I feel tears burn at the corners of my eyes, but not for a patriotic reason. I am overwhelmed, utterly disoriented. Months of business meetings, dinner with my wife... gone. All I have are echoes of a past life as shadow memories. I never thought I would welcome routine, but now I might trade anything to wake up back in that familiar bed.
But I can't. I realize with impossible finality that Arjun Verma is dead, and Raghav Mehra is alive.
Quiet settles between us for a moment. In the distance, a blackbird sings, greeting the dawn beyond the window. The morning is alive. I hear laughter outside — children perhaps, each in a little kurta and a Gandhi cap, likely celebrating independence. The scent of marigolds from a small altar in the corner mingles with the chai.

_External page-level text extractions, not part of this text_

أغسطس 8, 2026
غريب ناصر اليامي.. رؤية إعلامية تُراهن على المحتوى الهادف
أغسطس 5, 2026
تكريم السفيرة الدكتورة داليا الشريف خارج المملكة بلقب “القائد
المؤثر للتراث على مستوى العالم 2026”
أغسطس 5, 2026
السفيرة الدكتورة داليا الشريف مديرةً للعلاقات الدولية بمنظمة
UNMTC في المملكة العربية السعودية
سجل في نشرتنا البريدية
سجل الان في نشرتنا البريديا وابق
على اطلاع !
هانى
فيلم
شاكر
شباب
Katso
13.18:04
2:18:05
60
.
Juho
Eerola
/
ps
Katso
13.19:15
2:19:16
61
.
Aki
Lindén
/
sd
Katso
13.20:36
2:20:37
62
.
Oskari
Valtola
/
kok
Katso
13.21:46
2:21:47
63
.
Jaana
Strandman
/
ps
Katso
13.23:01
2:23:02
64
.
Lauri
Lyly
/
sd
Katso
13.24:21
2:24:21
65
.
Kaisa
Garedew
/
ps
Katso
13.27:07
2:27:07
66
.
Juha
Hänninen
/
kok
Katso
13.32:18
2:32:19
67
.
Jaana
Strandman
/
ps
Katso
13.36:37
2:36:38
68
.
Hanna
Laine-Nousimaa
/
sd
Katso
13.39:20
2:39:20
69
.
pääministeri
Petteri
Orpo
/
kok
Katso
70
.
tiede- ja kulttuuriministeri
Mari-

Everywhere, there is the unspoken truth: something new has begun.
My eyes drift to the balcony — the wind catching something bright from beyond the glass. India's tricolor rises on a pole, unfurling to greet the sun. Hope and fear fill the sky above it, woven together.
I take a deep breath, steadying the tremor in my chest. The taste of cardamom lingers on my tongue. Standing a little straighter, I fold my hands on my lap and meet my father's eyes.
"Thank you," I say quietly. Truth and gentle assurance in voice, borrowed but not false. "I remember now."
He smiles and breathes out. "Ah, good," he says. "Then rest while you can. There's much work ahead for all of us now — India is on the cusp of something new."
I nod, though a thousand thoughts race. "Yes. Very new."
And inside the small bedroom, I close my eyes with a mind burdened by two lifetimes, knowing that my journey has only just begun.